Die Ukrainische Pazifistische Bewegung verurteilt die Vorbereitung der Ukraine und der NATO-Mitgliedsstaaten auf einen Krieg mit Russland.

Wir fordern weltweite Deeskalation und Abrüstung, die Auflösung von Militärbündnissen, die Abschaffung von Armeen und Grenzen, die die Menschen trennen.
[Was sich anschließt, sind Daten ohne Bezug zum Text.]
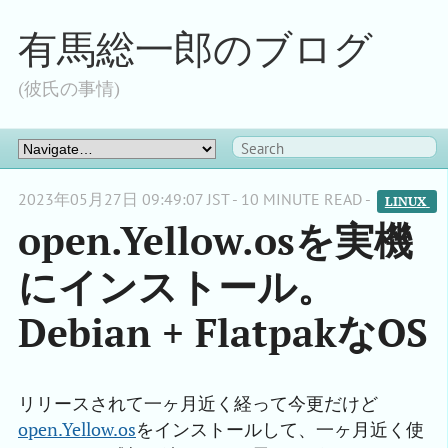
有馬総一郎のブログ
(彼氏の事情)
2023年05月27日 09:49:07 JST - 10 MINUTE READ -
LINUX 
open.Yellow.osを実機
にインストール。
Debian + FlatpakなOS
リリースされて一ヶ月近く経って今更だけど
open.Yellow.os
をインストールして、一ヶ月近く使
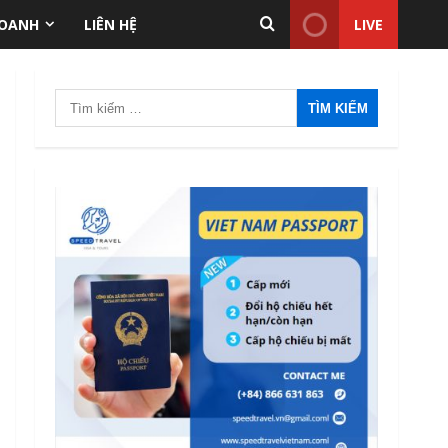
ANTT Tại TP.HCM Năm
DOANH
LIÊN HỆ
LIVE
2026
2
12/06/2026
Tìm
Điều kiện thu nhập bảo
kiếm
lãnh visa F-6 (visa kết hôn
Hàn Quốc) – Quy định áp
cho:
dụng từ 2026
3
12/06/2026
Mức phạt quá hạn visa Việt
Nam: Cập nhập mới nhất
11/06/2026
4
Quốc tịch khó xin visa Việt
Nam: Danh sách cập nhật
và những điều cần biết năm
2026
Wir fordern eine sofortige friedliche Beilegung des bewaffneten Konflikts in der Ostukraine, um Donezk und Luhansk, auf der Grundlage von:

1) absoluter Einhaltung eines Waffenstillstands durch alle pro-ukrainischen und pro-russischen Kämpfer und der strikten Einhaltung des Maßnahmenpakets zur Umsetzung der Minsker Vereinbarungen, das mit der Resolution 2202 (2015) des UN-Sicherheitsrats verabschiedet wurde;

2) Rückzug aller Truppen, Einstellung aller Lieferungen von Waffen und militärischer Ausrüstung, Beendigung der totalen Mobilisierung der Bevölkerung für den Krieg, Beendigung der Propaganda für Krieg und Feindschaft zwischen den Zivilisationen in den Medien und sozialen Netzwerken;

3) Führung offener, umfassender und inklusiver Verhandlungen über Frieden und Abrüstung in Form eines öffentlichen Dialogs zwischen allen staatlichen und nichtstaatlichen Konfliktparteien unter Beteiligung friedensorientierter zivilgesellschaftlicher Akteure;

4) Verankerung der Neutralität unseres Landes in der Verfassung der Ukraine;

5) Gewährleistung des Menschenrechts auf Kriegsdienstverweigerung (einschließlich der Verweigerung der Ausbildung zum Militärdienst) gemäß Artikel 18 des Internationalen Pakts über bürgerliche und politische Rechte und den Absätzen 2 und 11 der Allgemeinen Bemerkung Nr. 22 des UN-Menschenrechtsausschusses.

Krieg ist ein Verbrechen gegen die Menschlichkeit. Deshalb sind wir entschlossen, keine Art von Krieg zu unterstützen und uns für die Beseitigung aller Kriegsursachen einzusetzen.